* **Given request a**:
In the passage on the differential and the Jacobian, what does the autodiff literature call the operation of pushing tangent vectors through the Jacobian?

The Differential Is the Jacobian, Without Coordinates

A reader who has computed gradients in a neural network has already met \(dF_p\) in disguise. There the linearization of a smooth layer \(F\) at an input is the Jacobian matrix, the array of partial derivatives that forward-mode automatic differentiation pushes tangent vectors through — the operation the autodiff literature calls a Jacobian–vector product. The differential is exactly this object stripped of its basis: \(dF_p\) is the linear map that the Jacobian represents once coordinates are chosen, and the forward pass of a Jacobian–vector product is the numerical shadow of \(v \mapsto dF_p(v)\). Keeping the types straight is worth the effort. A tangent vector \(v\) and its pushforward \(dF_p(v)\) are vectors; the number \(dF_p(v)(f)\) obtained by feeding a function to that pushforward is a scalar. The Jacobian is a matrix; its action on a component vector is again a vector. We will see in the next section precisely which matrix \(dF_p\) becomes in coordinates.

* **Data for this exercise**:
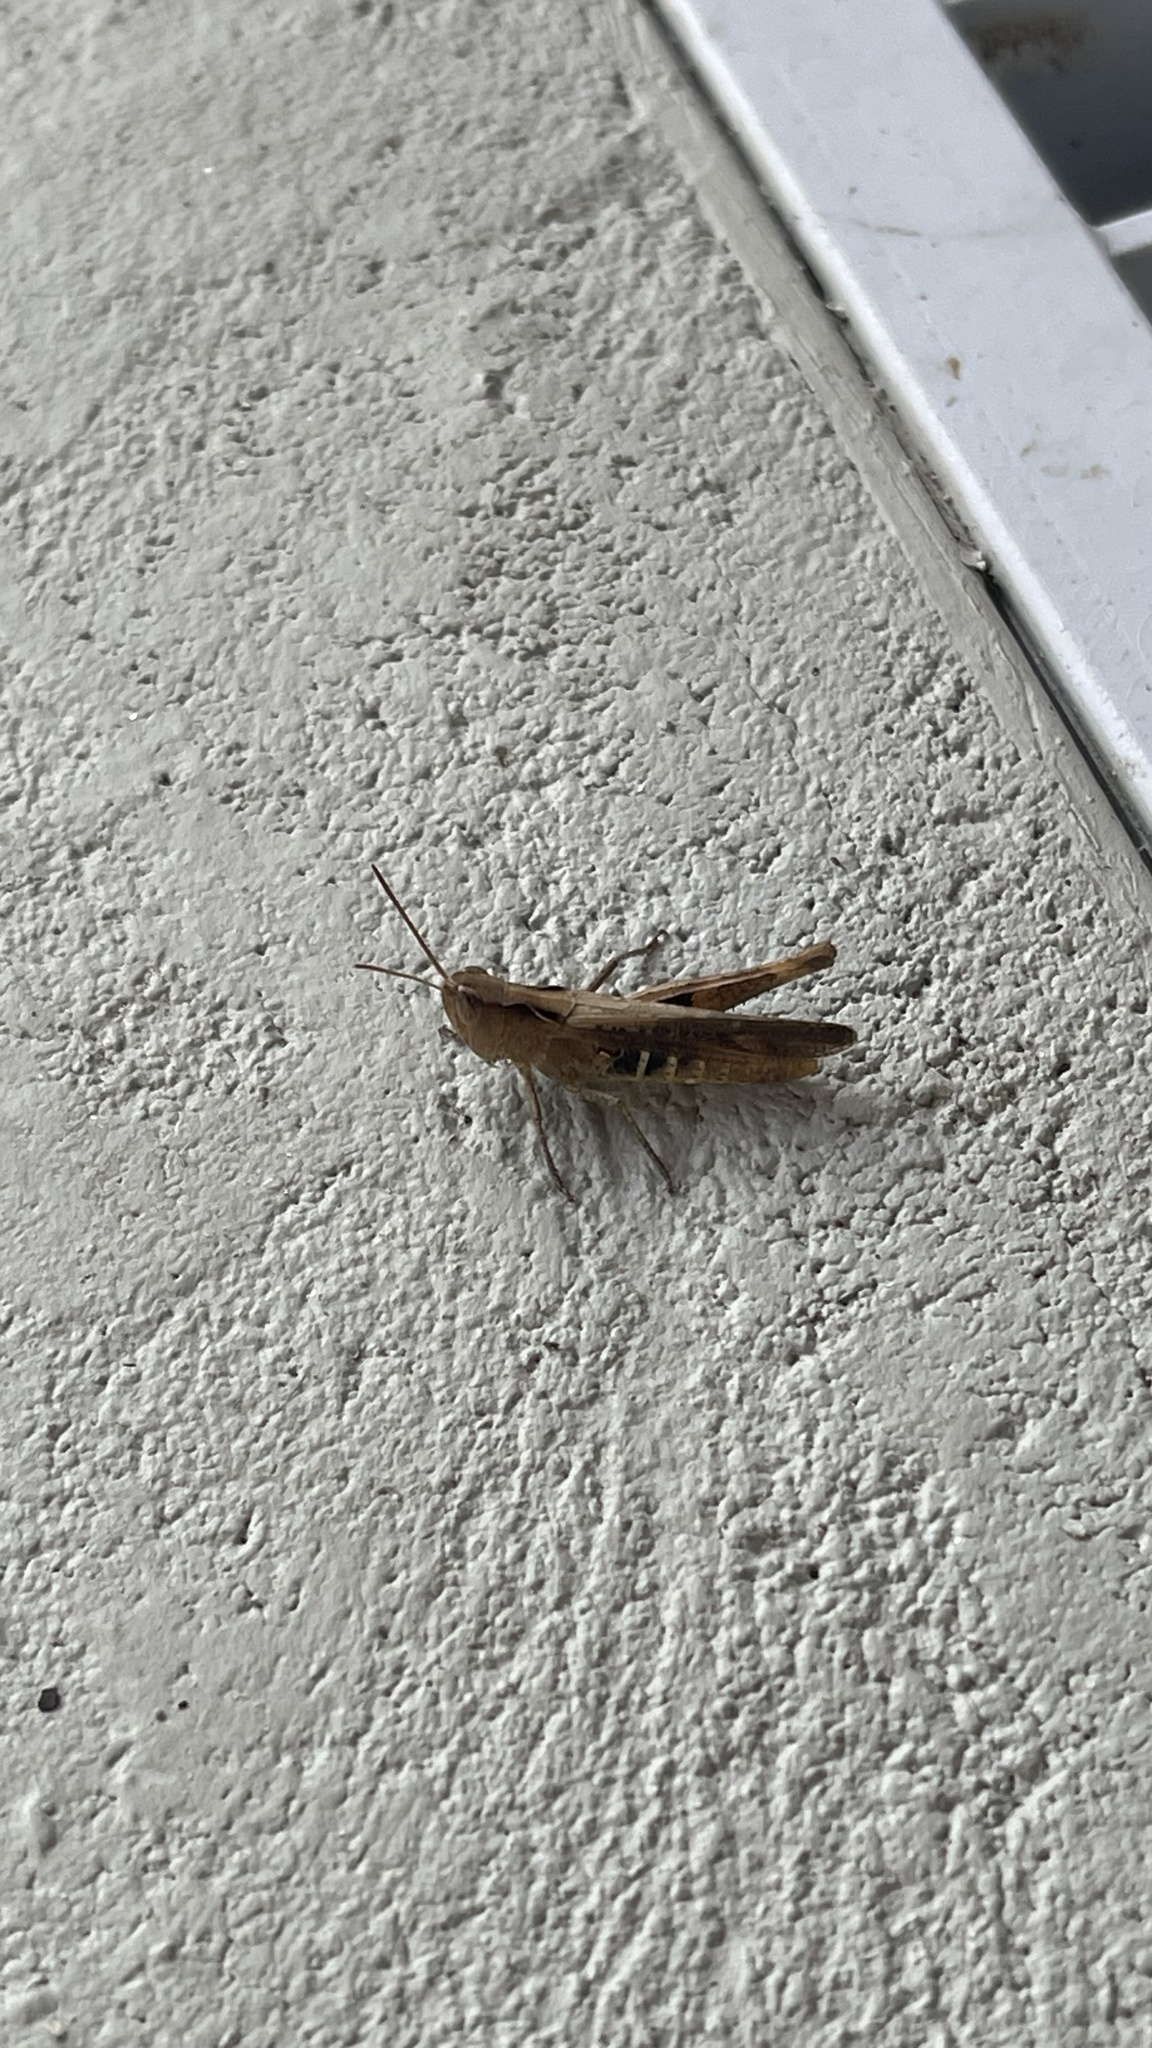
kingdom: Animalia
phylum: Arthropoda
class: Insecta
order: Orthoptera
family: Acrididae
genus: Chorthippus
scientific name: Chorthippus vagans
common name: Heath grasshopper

==

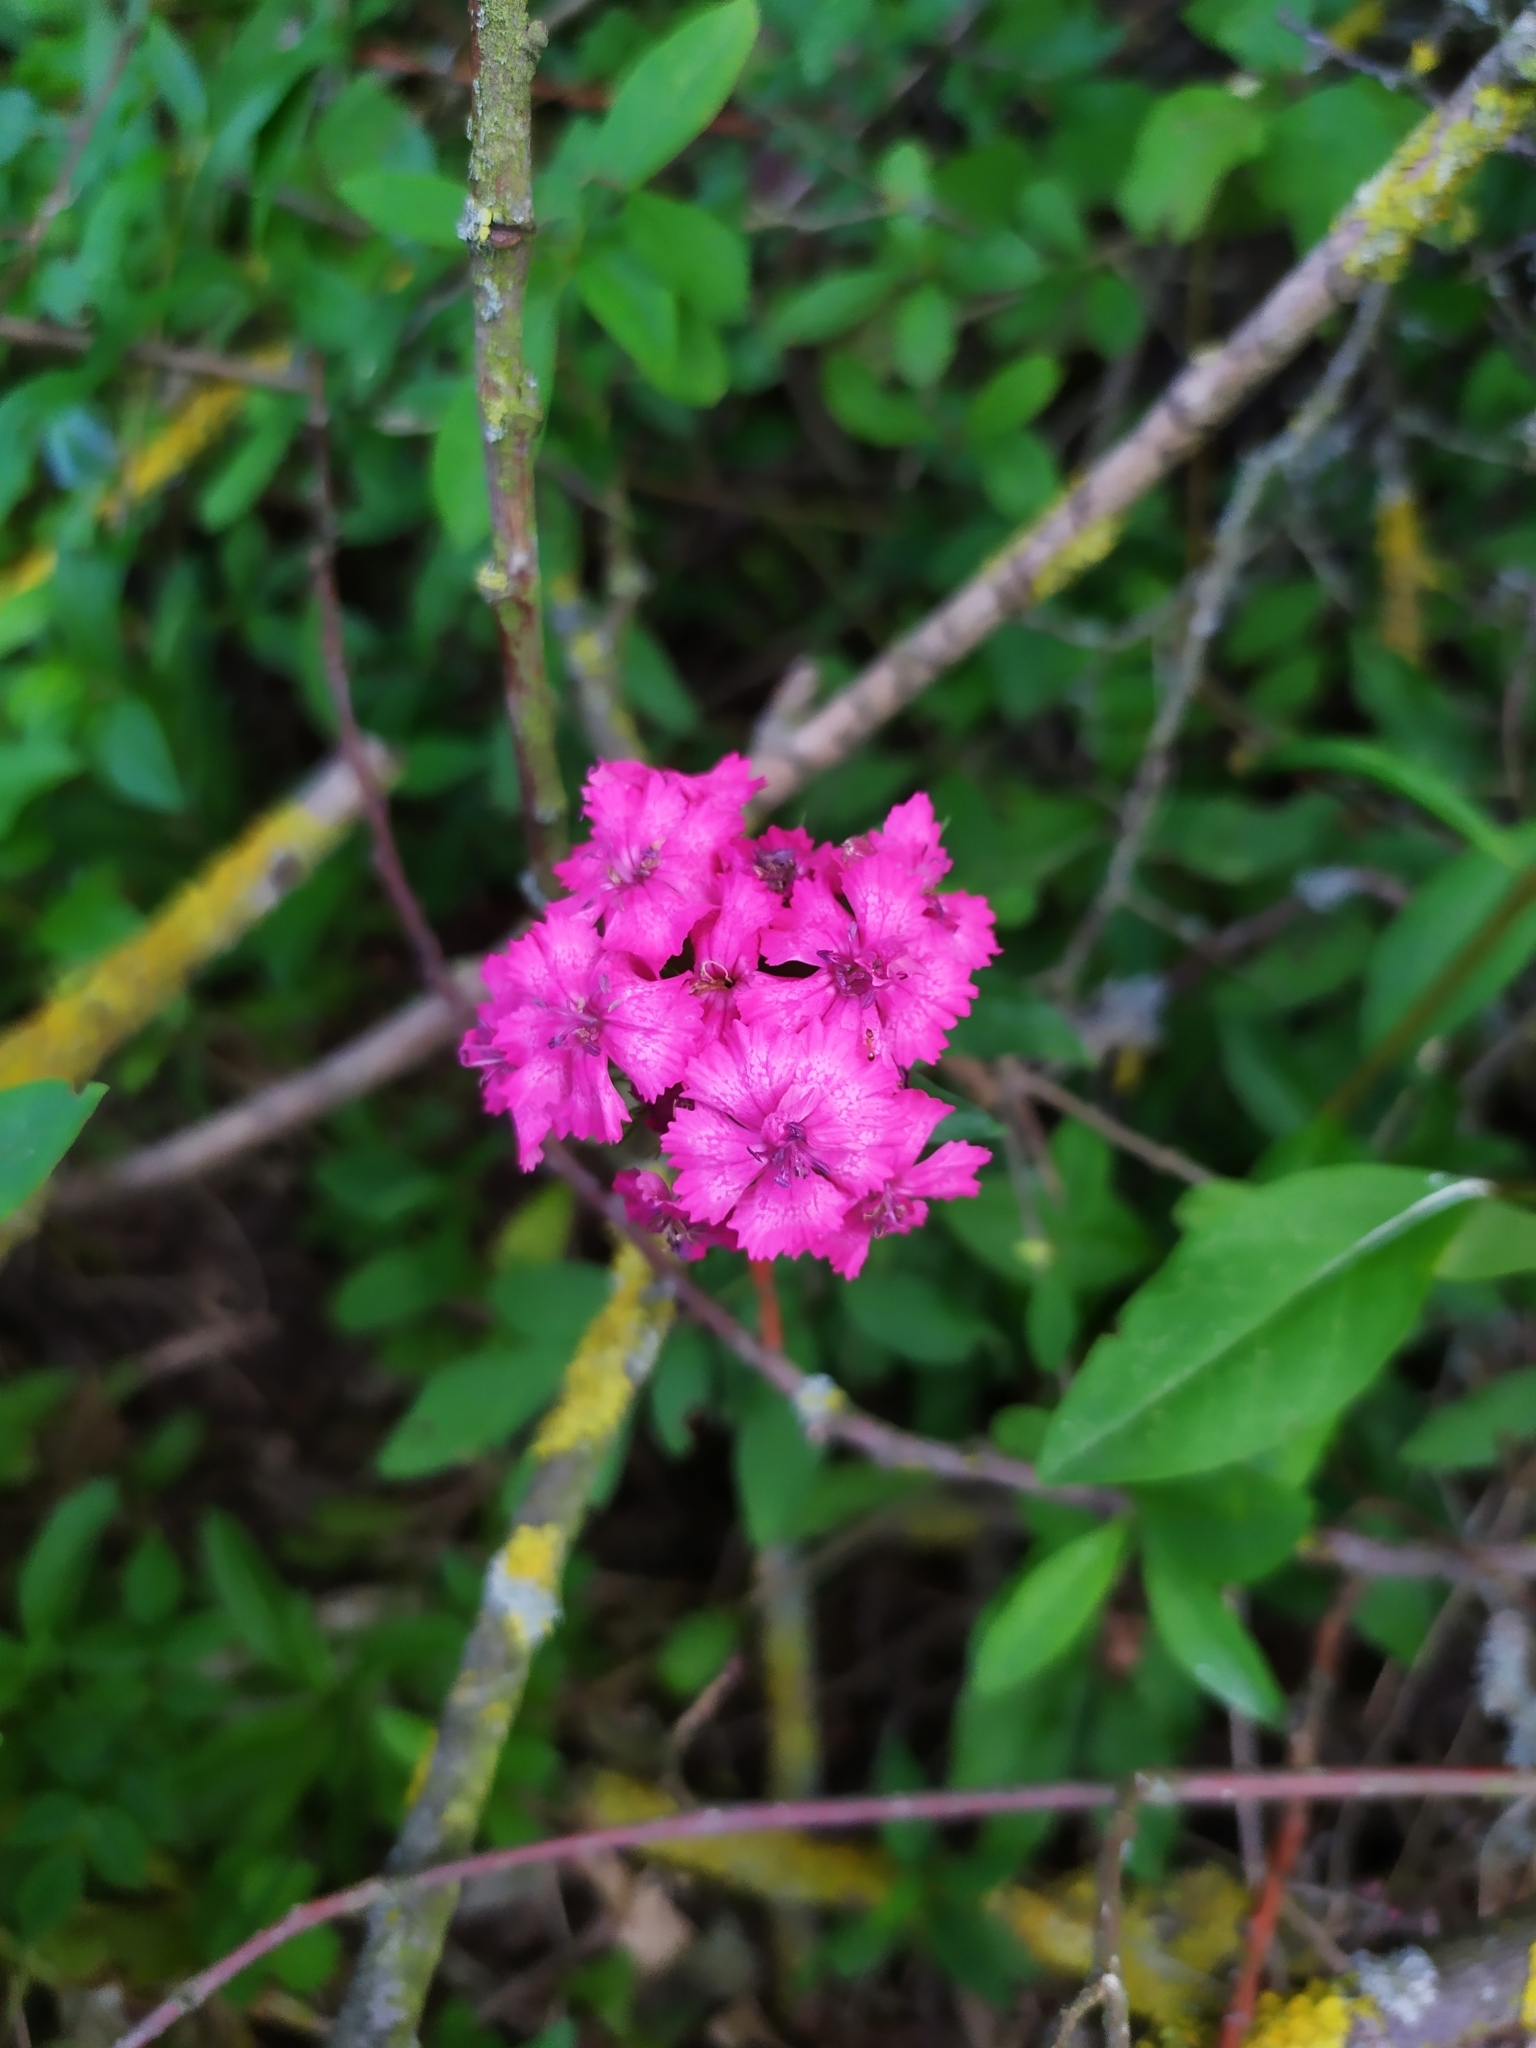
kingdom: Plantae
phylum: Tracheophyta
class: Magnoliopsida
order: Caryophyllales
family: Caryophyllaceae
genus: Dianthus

* **Given request b**:
In the rows, take the part that opens with the line containing "kingdom: Animalia" and closes with the line containing "scientific name: Chorthippus vagans". Reproduce only those lines with "phylum" swapped for "division" and nothing else altered.

* **Correct answer a**:
A Jacobian–vector product.

* **Correct answer b**:
kingdom: Animalia
division: Arthropoda
class: Insecta
order: Orthoptera
family: Acrididae
genus: Chorthippus
scientific name: Chorthippus vagans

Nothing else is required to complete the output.